WASHINGTON: A new survey of DoD IT leaders shows that, while the vast majority know the benefits of moving to the cloud, a full 96 percent say they are experiencing delays.
Some perceive the delays to be much more costly than just missed benefits. One leader observed: “Enterprise cloud delays are hindering our [department’s] ability to complete mission-critical tasks.”
Another leader said: “Enterprise cloud delays cost money and negatively impact national defense.”
The major cause of delays is not personnel (31 percent) nor funding (31 percent), officials say. Instead, they cite security (44 percent), governance (38 percent), and complexity (38 percent) as the top hurdles in their journey to the cloud.
Interestingly, given the cloud security concerns cited, officials say the biggest consequence of delays is increased cybersecurity risk (47 percent), followed by higher costs (43 percent), organizational inefficiencies (42 percent), and complex data management (41 percent).
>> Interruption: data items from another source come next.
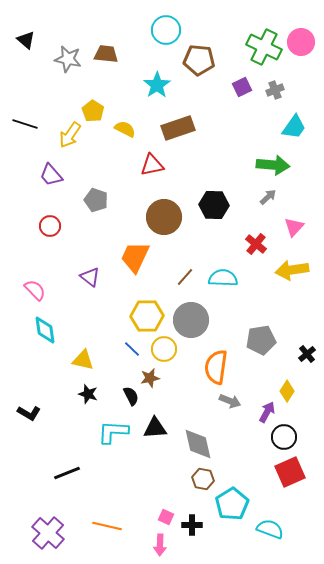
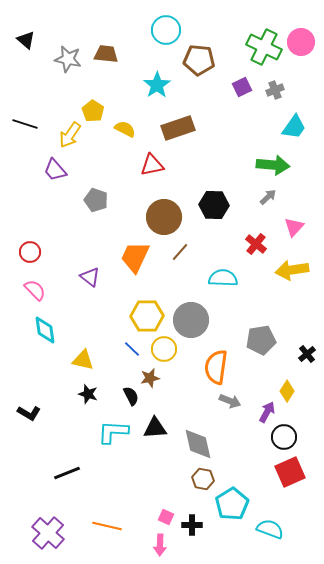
purple trapezoid at (51, 175): moved 4 px right, 5 px up
red circle at (50, 226): moved 20 px left, 26 px down
brown line at (185, 277): moved 5 px left, 25 px up
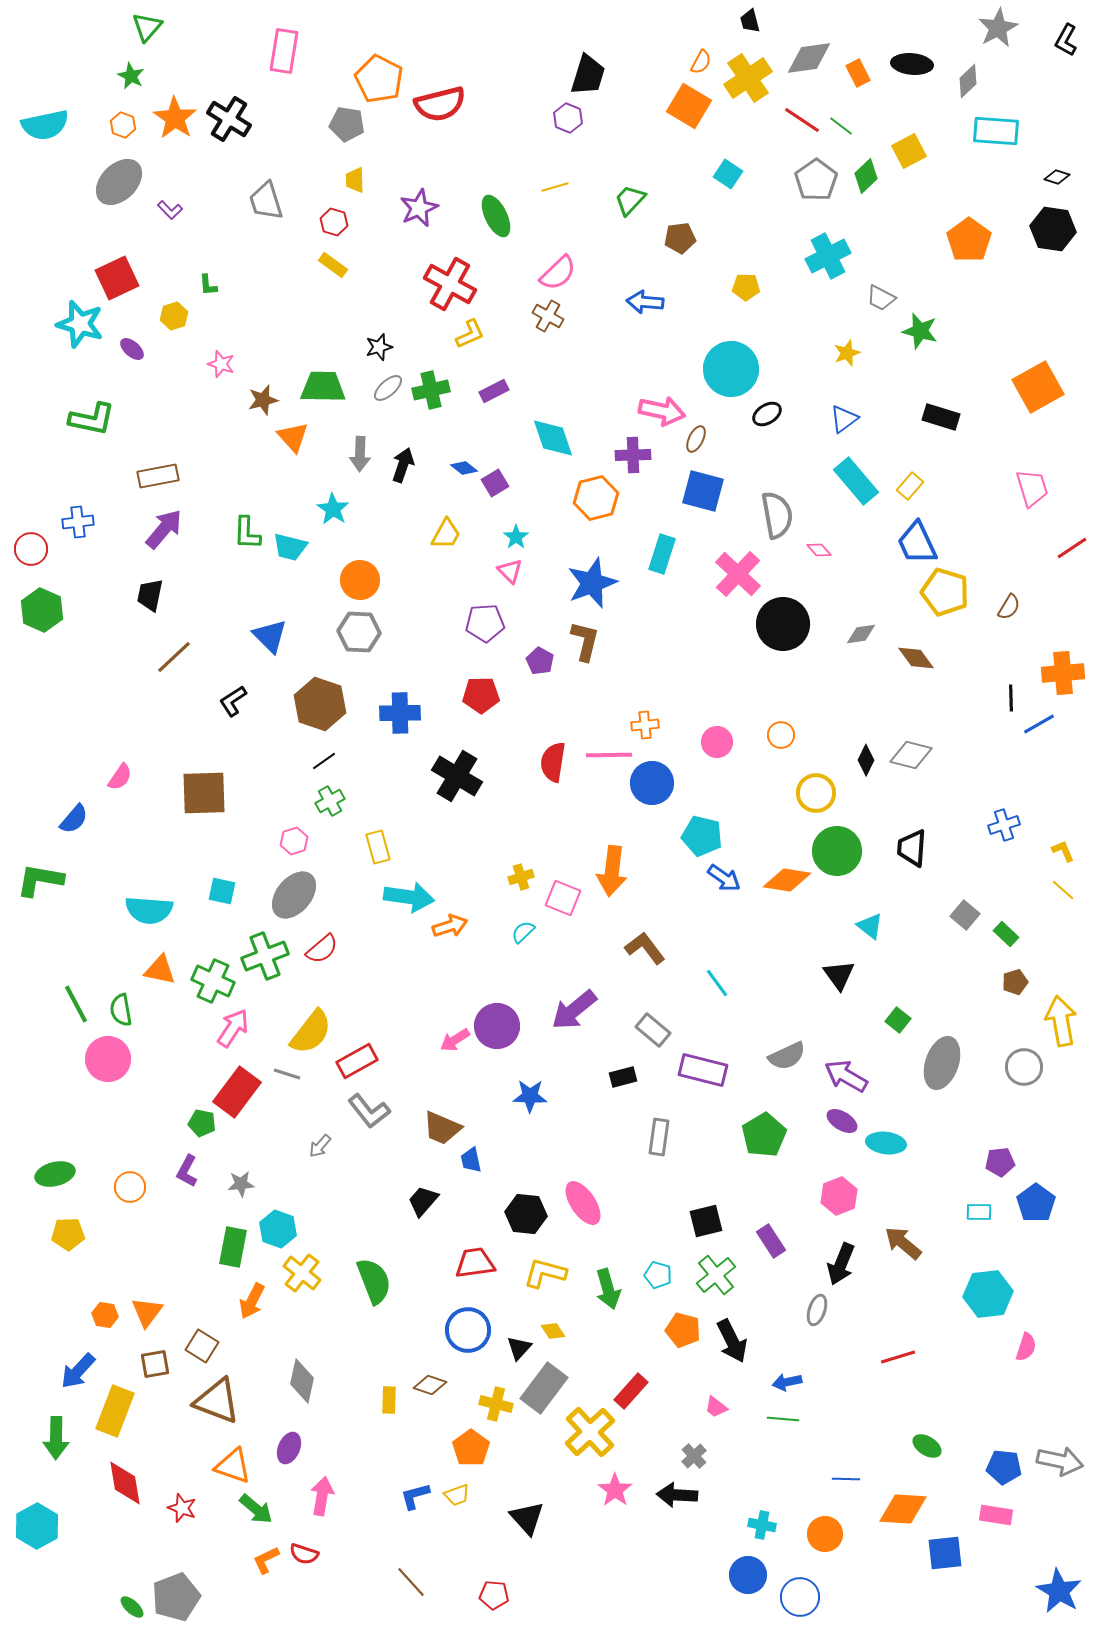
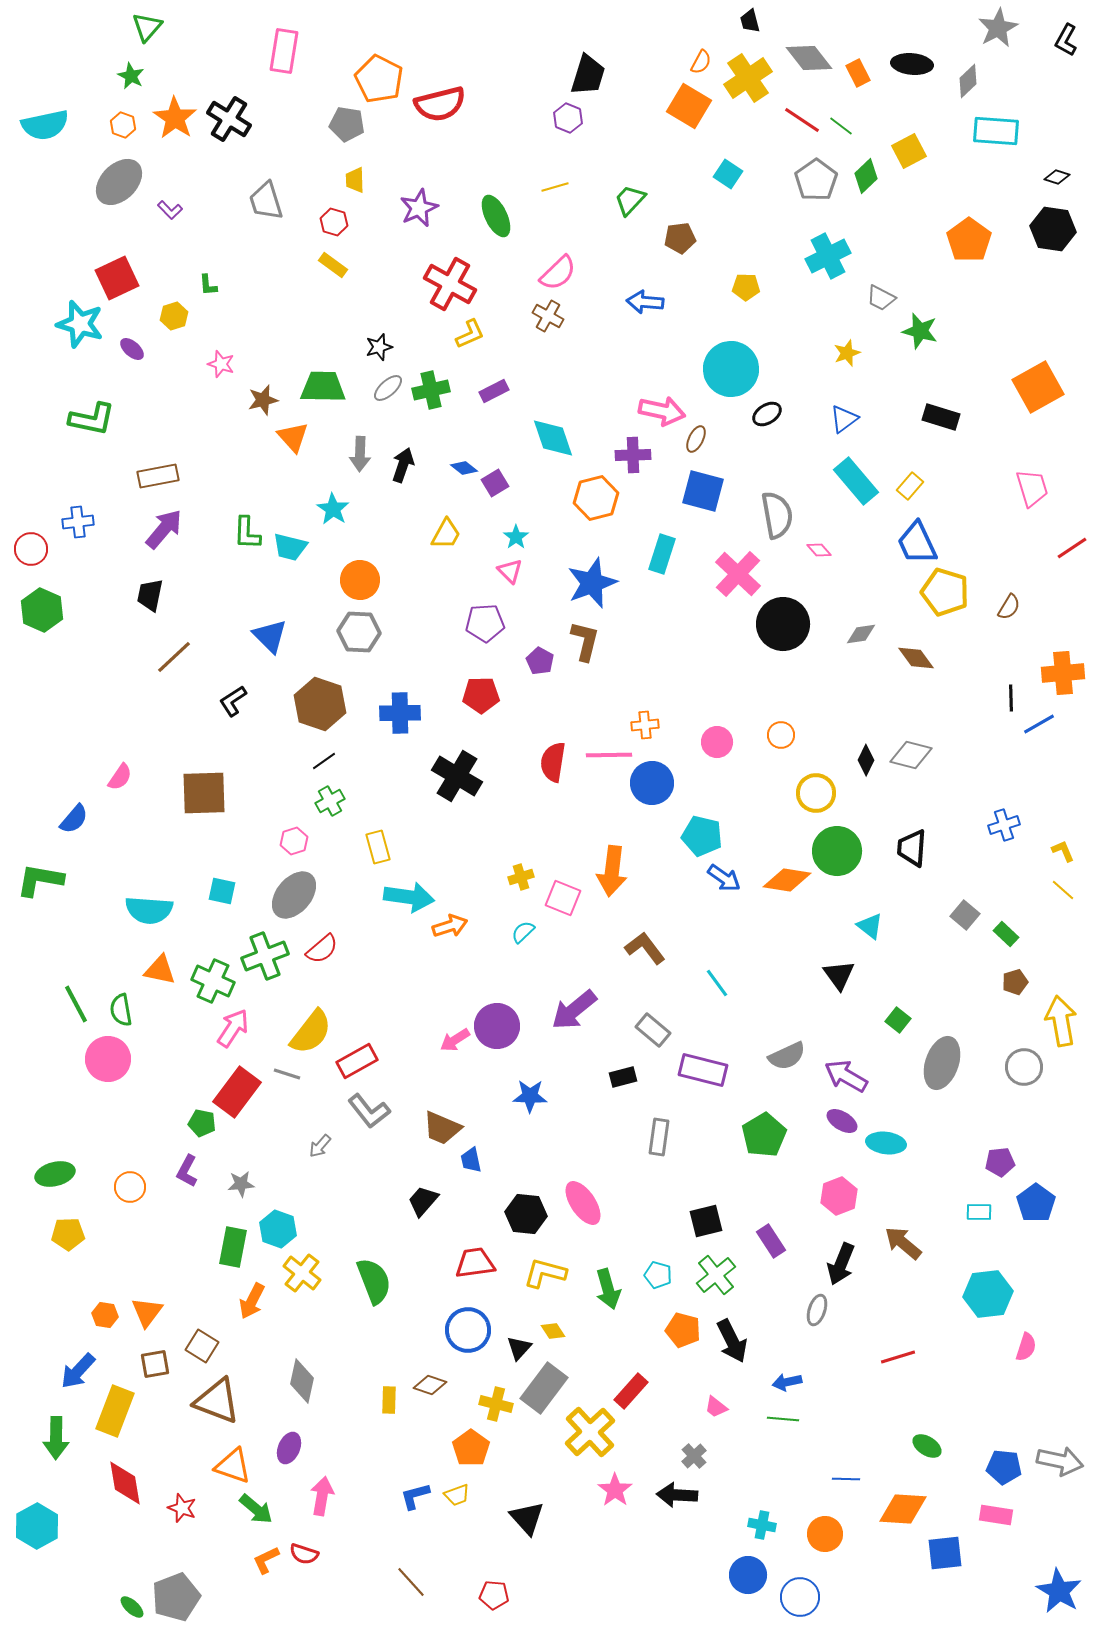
gray diamond at (809, 58): rotated 60 degrees clockwise
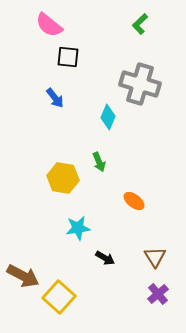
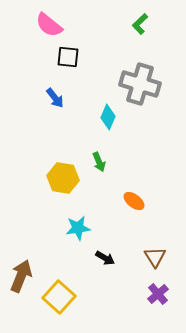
brown arrow: moved 2 px left; rotated 96 degrees counterclockwise
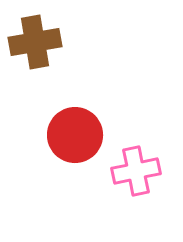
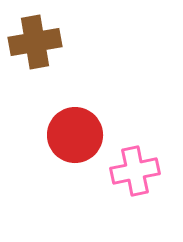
pink cross: moved 1 px left
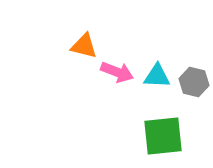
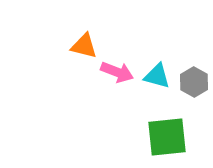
cyan triangle: rotated 12 degrees clockwise
gray hexagon: rotated 16 degrees clockwise
green square: moved 4 px right, 1 px down
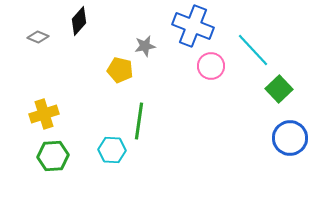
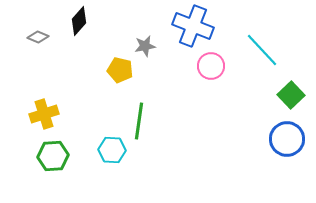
cyan line: moved 9 px right
green square: moved 12 px right, 6 px down
blue circle: moved 3 px left, 1 px down
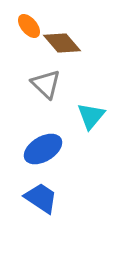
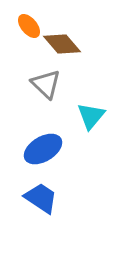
brown diamond: moved 1 px down
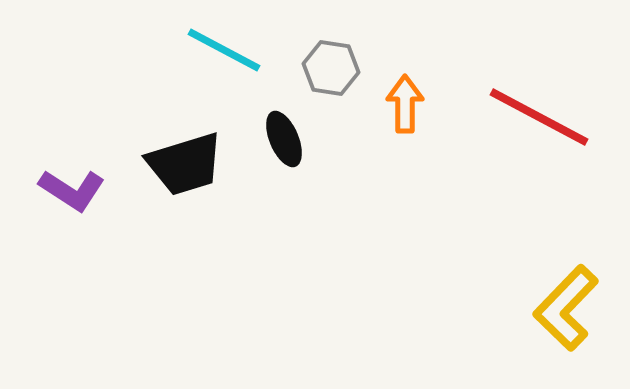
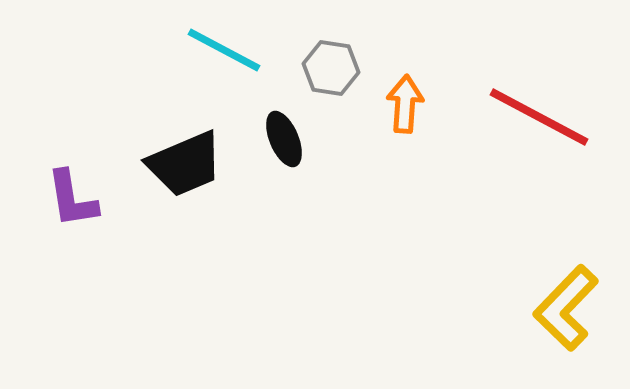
orange arrow: rotated 4 degrees clockwise
black trapezoid: rotated 6 degrees counterclockwise
purple L-shape: moved 9 px down; rotated 48 degrees clockwise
However, officials say the benefits of moving to the cloud are many, with better agility, higher reliability, improved data management, enhanced delivery of services, advanced analytics, and improved speed and accuracy of battlefield decision-making all cited in the survey.
One leader said: “It is going to cost us more in the future if we don’t remedy enterprise cloud delays.”
So, what do DoD IT leaders say they need to move faster? Well, 49 percent of them point to the need for better guidance from the top and 44 percent cite the need for stronger policy directives. Overall, 71 percent say top DoD leadership “is not doing enough” to speed migration to cloud.
MeriTalk, a public-private partnership focused on improving government IT outcomes, conducted the survey in April and published the results this month. The survey tallies responses from 100 leaders, most in C-level or director positions across all four services, some combatant commands, the Joint Staff, and the DoD inspector general’s office. MeriTalk noted a 9 percent margin of error and a 95 percent confidence level.
The survey comes two years after the DoD released its Cloud Strategy with three “pillars”:
- The Defense Enterprise Office Solution (DEOS) to be used for “secure productivity and collaboration in classified and unclassified environments;”
- The Joint Enterprise Defense Infrastructure (JEDI), which is envisioned to be “a general purpose enterprise cloud for DoD;” and
- milCloud 2.0, described as a “secure, on-premise, fit-for-purpose DoD enterprise cloud.”
Of these, DEOS and milCloud 2.0 are currently available to DoD and mission partners. milCloud 2.0, which went live in February 2018, recently added off-premise, general-purpose capabilities.
JEDI, however, is stalled amid ongoing legal fights over the contract award, the survey notes.
“Delays are causing frustration and wasting resources,” one leader said.
Remarkably, amid the delays and accompanying frustrations, a full 84 percent report being optimistic about the future of DoD’s enterprise cloud.
Still, some 68 percent of the IT leaders surveyed say the enterprise cloud delays are hurting their ability to carry out missions. “The more we wait, the more vulnerable we are,” one leader said.